What's funny is that I read an interview where he admitted there would be fewer ___ Hero games in 2010 and they were going to focus on higher quality products. Quite a change of pace from his "exploit" mantra a year or so ago!
 
I thought Spiderman 2 was kickass. Everything else was pretty bad though. Too bad Prototype and Infamous have already provided good sandbox superhero games. The bar is even higher now.
 
ShockingAlberto said:
Bobby Kotick is brilliant. He's just not well-liked.

Anyway, I'm guessing this is probably a direct reaction to Arkham Asylum. Not just the quality of it, but the marketing, the tone, the idea of delaying a game to polish it, none of that is really heard of at Activision. They're making a sequel and people are actually excited about it instead of going "Oh, maybe I'll pick that up."

I would not be surprised to see a new Spider-man which takes a few cues from Arkham by E3.

Agreed. The article in GI, ill assume thats where they got this from, really tried to make him out to be someone who wasn't a monster. I got a feeling he was passionate about games but even more passionate about making money. He's persistent and from what I could tell he put a lot of him into his company.

Now the part in the article about him wanting his studios to keep their identity was something I never would have expected from him.

Am I the only one who thought of john C. Reilly from the picture in GI ?
 
He never said Spider-Man 2 sucked. That was Destructoid's paraphrase and lack of math. SM2 was released in 2004.

And I doubt he was being super specific about it actually being five years. But from what I've heard, everything since Ultimate Spider-Man has been not-so-hot.
 
Big game companies seem to go in a cycle:

1-- Company releases good original games
2-- Company's good games aren't selling amazingly compared to other company's cash-in's.
3-- Company decides to release a few cash-in games, and make millions
4-- Company shifts almost entirely over to being a cash-in factory
5-- Company's games start getting slammed, and no one game sells any useful amount
6-- Company starts making their franchise games good, find they sell better that way
7-- Company decides to release some new Ips
8-- Company releases some good original games

Activision seems to be entering step 5 (stuff like Tony Hawk Ride and BH seems to have opened their eyes). Ubisoft just recently went through step 6 and the beginning of step 7 (with the recent release of AC2 and announcement they're getting out of the wii shovelware racket) EA seems to be going back into step 2 after Dead Space and Mirror's Edge.
 
Nirolak said:
Well, lately he's been operating under a slash and burn business model.

In the short term, this does work amazingly well, but in the longer term it tends to burn your franchises into the ground. EA did a good job showing this actually when their licensed games stopped selling and all their franchises were worthless as they had driven them into the ground.

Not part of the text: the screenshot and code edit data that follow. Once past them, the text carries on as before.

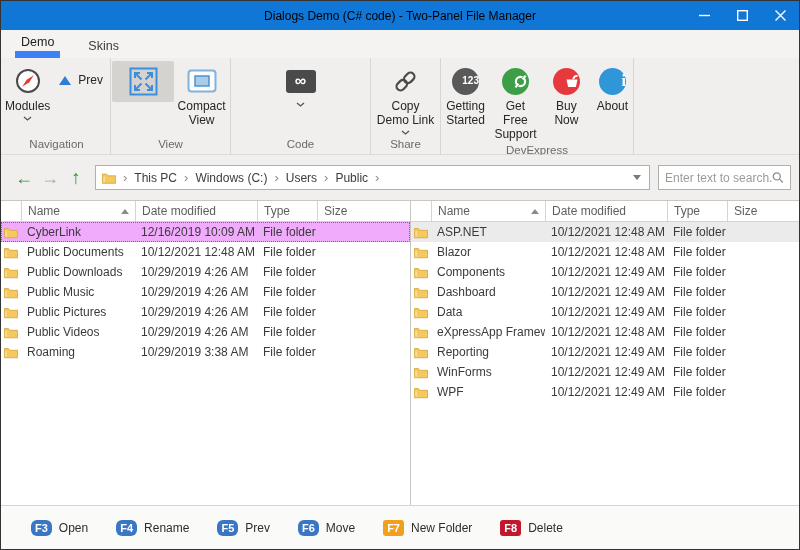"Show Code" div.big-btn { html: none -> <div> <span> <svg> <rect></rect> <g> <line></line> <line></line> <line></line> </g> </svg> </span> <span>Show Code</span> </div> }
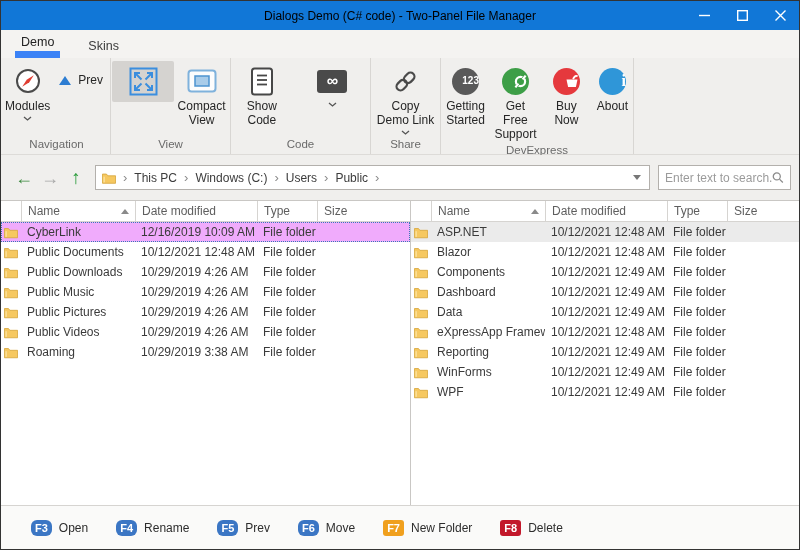"Open Solution" span { html: none -> <span>Open Solution</span> }
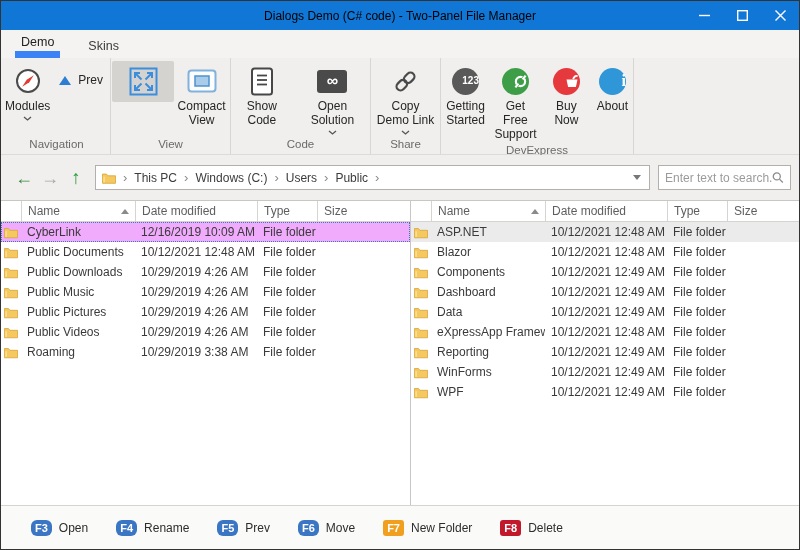"Get Free Support" span { html: <span>Get Free Support</span> -> none }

Activision is now also seeing this with Guitar Hero, which went from raking in two billion in revenue with Guitar Hero 3 to absolutely tanking off a cliff.

I think he's finally realizing what EA learned the hard way, that if he keeps doing this, the company as a whole is going to go down the drain in a few more years. All of the sudden he's going on about quality and delaying several projects for quality concerns, whereas before he was pumping out games as fast as Activision could make them, which tends to be a sign that he's rather worried about this now.

All this guy really cares about, in terms of games and quality and all that, has to do with Infinity Ward and Blizzard. So long as those make huge bank, anything else is just icing on an already delicious cake.